Prevê-se que na campanha deste ano a dicotomia seja maior. Isso porque a maioria dos brasileiros, segundo as pesquisas, não percebe os impasses que sublinham a economia. Ora, o índice de desemprego está baixo e há ganho real no salário – à parte, a inflação ascendente, registre-se –, “está tudo bem, então”, como disse ontem o ministro do Trabalho, Manoel Dias (PDT-SC). Não é bem assim.

O maior obstáculo da economia brasileira no governo Rousseff é o desacerto entre a receita tributária e o gasto público. A arrecadação avança 2% ao ano; as despesas crescem 6% no período.

Tal descompasso é mórbido: eleva a taxa de juros e diminui a poupança para escorar o investimento produtivo. Daí, o déficit das contas externas. Esse movimento circular encarece o preço do dinheiro. E o que se faz? Adota-se o câmbio apreciado. Para Bresser Pereira, ministro da Fazenda sob o governo José Sarney, a providência (?) mina a competitividade da indústria “e por aí vai”.

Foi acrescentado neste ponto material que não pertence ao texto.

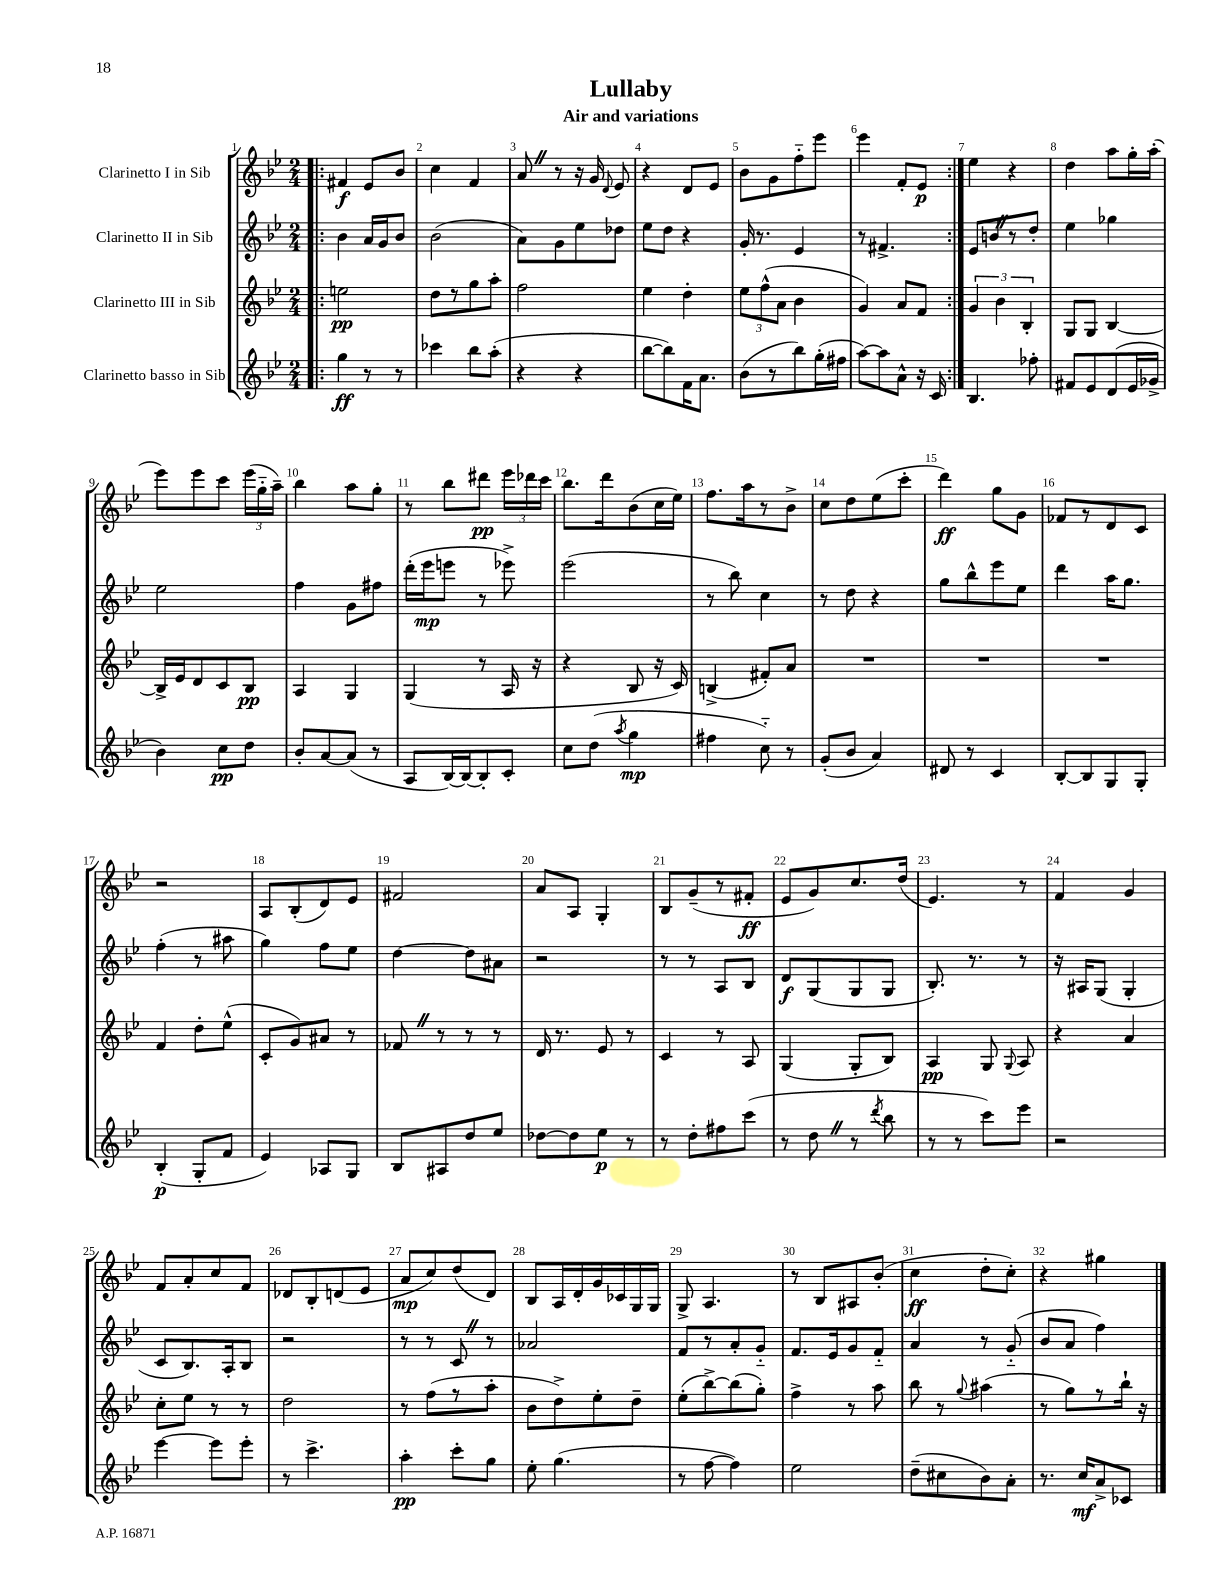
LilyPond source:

\header { title = "Lullaby" subtitle = "Air and variations" }
<<
\new StaffGroup <<
\new Staff = "s0" \with { instrumentName = "Clarinetto I in Sib" } {
    \clef treble \key bes \major \numericTimeSignature \time 2/4
    \autoBeamOff \repeat volta 2 { \bar ".|:" fis'4\f ees'8[ bes'8] |
    c''4 f'4 |
    a'8 \once \override BreathingSign.text = \markup { \musicglyph "scripts.caesura.straight" } \breathe r8 r16 g'16 \appoggiatura { d'8 } ees'8 |
    r4 d'8[ ees'8] |
    bes'8[ g'8 f''8-_ ees'''8] |
    ees'''4 f'8[-. ees'8]\p | }
    ees''4 r4 |
    d''4 a''8[ g''16-. a''16]-.( |
    ees'''8[) ees'''8 c'''8] \tuplet 3/2 { ees'''16[( g''16-_ a''16]--) } |
    bes''4 a''8[ g''8]-. |
    r8 bes''8[ dis'''8]\pp \tuplet 3/2 { ees'''16[ des'''16 c'''16] } |
    bes''8.[ d'''16 bes'8( c''16 ees''16]) |
    f''8.[ a''16 r8 bes'8]-> |
    c''8[ d''8 ees''8( c'''8]-. |
    d'''4\ff) g''8[ g'8] |
    fes'8[ r8 d'8 c'8] |
    r2 |
    a8[ bes8-.( d'8) ees'8] |
    fis'2 |
    a'8[ a8] g4-. |
    bes8[ g'8--( r8 fis'8]-.\ff |
    ees'8[ g'8) c''8. d''16]( |
    ees'4.) r8 |
    f'4 g'4 |
    f'8[ a'8-. c''8 f'8] |
    des'8[ bes8-. d'8( ees'8] |
    a'8[\mp c''8) d''8( d'8]) |
    bes8[ a16 d'16-. g'16 ces'16 g16 g16] |
    g8-> a4. |
    r8 bes8[ ais8 bes'8]-.( |
    c''4\ff d''8[-. c''8]-.) |
    r4 gis''4 \bar "|." |
}
\new Staff = "s1" \with { instrumentName = "Clarinetto II in Sib" } {
    \clef treble \key bes \major \numericTimeSignature \time 2/4
    \autoBeamOff \repeat volta 2 { \bar ".|:" bes'4 a'16[ g'16 bes'8] |
    bes'2( |
    a'8[) g'8 ees''8 des''8] |
    ees''8[ d''8] r4 |
    g'16-. r8. ees'4 |
    r8 fis'4.-> | }
    ees'8[ b'8 \once \override BreathingSign.text = \markup { \musicglyph "scripts.caesura.straight" } \breathe r8 d''8]-. |
    ees''4 ges''4 |
    ees''2 |
    f''4 g'8[ fis''8] |
    d'''16[-.( ees'''16\mp e'''8] r8 ees'''8->) |
    ees'''2( |
    r8 bes''8) c''4 |
    r8 d''8 r4 |
    g''8[ bes''8-^ ees'''8 ees''8] |
    d'''4 a''16[ g''8.] |
    f''4-.( r8 ais''8 |
    g''4) f''8[ ees''8] |
    d''4~ d''8[ ais'8] |
    r2 |
    r8 r8 a8[ bes8] |
    d'8[\f g8( g8 g8] |
    bes8.-.) r8. r8 |
    r16 ais16[ g8]( g4-. |
    c'8[ bes8.) a16-. bes8] |
    r2 |
    r8 r8 c'8 \once \override BreathingSign.text = \markup { \musicglyph "scripts.caesura.straight" } \breathe r8 |
    aes'2 |
    f'8[ r8 a'8-. g'8]-_ |
    f'8.[ ees'16 g'8 f'8]-_ |
    a'4 r8 g'8-_( |
    bes'8[ a'8] f''4) \bar "|." |
}
\new Staff = "s2" \with { instrumentName = "Clarinetto III in Sib" } {
    \clef treble \key bes \major \numericTimeSignature \time 2/4
    \autoBeamOff \repeat volta 2 { \bar ".|:" e''2\pp |
    d''8[ r8 g''8 a''8]-. |
    f''2 |
    ees''4 d''4-. |
    \tuplet 3/2 { ees''8[ f''8-^( a'8] } bes'4 |
    g'4) a'8[ f'8] | }
    \tuplet 3/2 { g'4 bes'4 bes4-. } |
    g8[ g8] bes4~ |
    bes16[-> ees'16 d'8 c'8 bes8]\pp |
    a4 g4 |
    g4( r8 a16 r16 |
    r4 bes8 r16 c'16) |
    b4->( fis'8[-.) a'8] |
    R2 |
    R2 |
    R2 |
    f'4 d''8[-. ees''8]-^( |
    c'8[-. g'8) ais'8] r8 |
    fes'8 \once \override BreathingSign.text = \markup { \musicglyph "scripts.caesura.straight" } \breathe r8 r8 r8 |
    d'16 r8. ees'8 r8 |
    c'4 r8 a8 |
    g4( g8[-. bes8]) |
    a4\pp g8 \appoggiatura { g8 } a8 |
    r4 a'4 |
    c''8[-. ees''8] r8 r8 |
    d''2 |
    r8 f''8[( r8 a''8]-. |
    bes'8[ d''8->) ees''8-. d''8]-- |
    ees''8[-.( bes''8~->) bes''8( g''8]-.) |
    f''4-> r8 a''8 |
    bes''8 r8 \appoggiatura { g''8 } ais''4( |
    r8 g''8[) r8 bes''16]-! r16 \bar "|." |
}
\new Staff = "s3" \with { instrumentName = "Clarinetto basso in Sib" } {
    \clef treble \key bes \major \numericTimeSignature \time 2/4
    \autoBeamOff \repeat volta 2 { \bar ".|:" g''4\ff r8 r8 |
    ces'''4 bes''8[ a''8]-.( |
    r4 r4 |
    bes''8[~ bes''8) f'16 a'8.] |
    bes'8[( r8 bes''8) g''16-.( fis''16] |
    a''8[~) a''8 a'8]-^ r16 c'16 | }
    bes4. fes''8-. |
    fis'8[ ees'8 d'8( ees'16 ges'16]-> |
    bes'4) c''8[\pp d''8] |
    bes'8[-. a'8~ a'8]( r8 |
    a8[ bes16~) bes16~ bes8-. c'8]-. |
    c''8[ d''8]( \acciaccatura { a''8 } g''4\mp |
    fis''4 c''8-_) r8 |
    g'8[-.( bes'8] a'4) |
    dis'8 r8 c'4 |
    bes8[~-. bes8 g8 g8]-. |
    bes4-.\p( g8[-. f'8] |
    ees'4) aes8[ g8] |
    bes8[ ais8 d''8 ees''8] |
    des''8[~ des''8 ees''8]\p r8 |
    r8 d''8[-. fis''8 c'''8]( |
    r8 d''8 \once \override BreathingSign.text = \markup { \musicglyph "scripts.caesura.straight" } \breathe r8 \acciaccatura { d'''8 } bes''8 |
    r8 r8 c'''8[) ees'''8] |
    r2 |
    ees'''4~ ees'''8[ ees'''8]-. |
    r8 c'''4.-> |
    a''4-.\pp c'''8[-. g''8] |
    ees''8-. g''4.( |
    r8 f''8~ f''4) |
    ees''2 |
    d''8[--( cis''8 bes'8) a'8]-. |
    r8. c''16[\mf a'8-> ces'8] \bar "|." |
}
>>
>>
\layout { \context { \Score \override BarNumber.break-visibility = ##(#f #t #t) barNumberVisibility = #all-bar-numbers-visible } }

Fernando Bezerra, norte-rio-grandense de Santa Cruz que presidiu a Confederação Nacional da Indústria, foi senador e ministro da Integração Nacional (presidência Fernando Henrique Cardoso), sugere receita para reverter o viés:

“Com o aumento da poupança e da produtividade – do governo e das empresas -, o resto se adequa.”

Início da disputa

Sucessão em Minas Gerais.

Durante o lançamento da candidatura do PT a governador, ontem, na capital, a presidente da República deu o grito de guerra eleitoral.

“Os tucanos vão pro beleléu, chegou a vez de Pimentel”, entoou Dilma Rousseff, acompanhada pelo auditório.

Como Pimenta da Veiga, seu principal adversário, o petista Fernando foi prefeito de Belo Horizonte e ministro de Estado.

- Cinco é o número de partidos da coligação de apoio ao presidenciável Eduardo Campos. Começa pelo PSB e segue com o PPS. Os três outros são nanicos: PHS, PPL e PRP.

- Terça-feira, em São Paulo, lançamento do ‘Novo manual do marketing político’. Autor: Gaudêncio Torquato.

- Nos últimos cinco anos, três brasileiros ganharam o Prêmio Camões, maior troféu oferecido a literários dos países de língua portuguesa. Ferreira Gullar (poesia e crônica), em 2010; Dalton Trevisan (conto), em 2012; e, neste 2014, Alberto da Costa e Silva (história e ensaio).

- Quarta-feira, o plenário da Câmara deve referendar a aprovação dos senadores à indicação de Bruno Dantas para o Tribunal de Contas da União.

- Se dúvida houver, é pequena. Gilberto Kassab pode confirmar, a qualquer momento, a dobradinha dele (vice) com o governador (recandidato) Geraldo Alckmin (PSDB-SP). Kassab, duas vezes prefeito paulistano, é presidente nacional do PSD.

- Joaquim Barbosa organiza as anotações para iniciar a produção de livro memorial. O mineiro tem o que contar, desde Paracatu (MG), onde nasceu, a Brasília, palco irradiador do seu sucesso.

- Interesse eleitoral dos tucanos sobrepõe-se à aliança com o DEM, no Rio de Janeiro. O PSDB abandonou o democrata Cesar Maia. Está fechado o apoio da social-democracia à reeleição do governador Luiz Fernando Pezão (PMDB).

- Bom fim de semana e até terça-feira. Segunda, você fica na companhia de Joaquim Pinheiro.

- Para refletir: “Venceremos se não tivermos desaprendido a aprender” (Rosa Luxemburgo, filósofa marxista polonesa).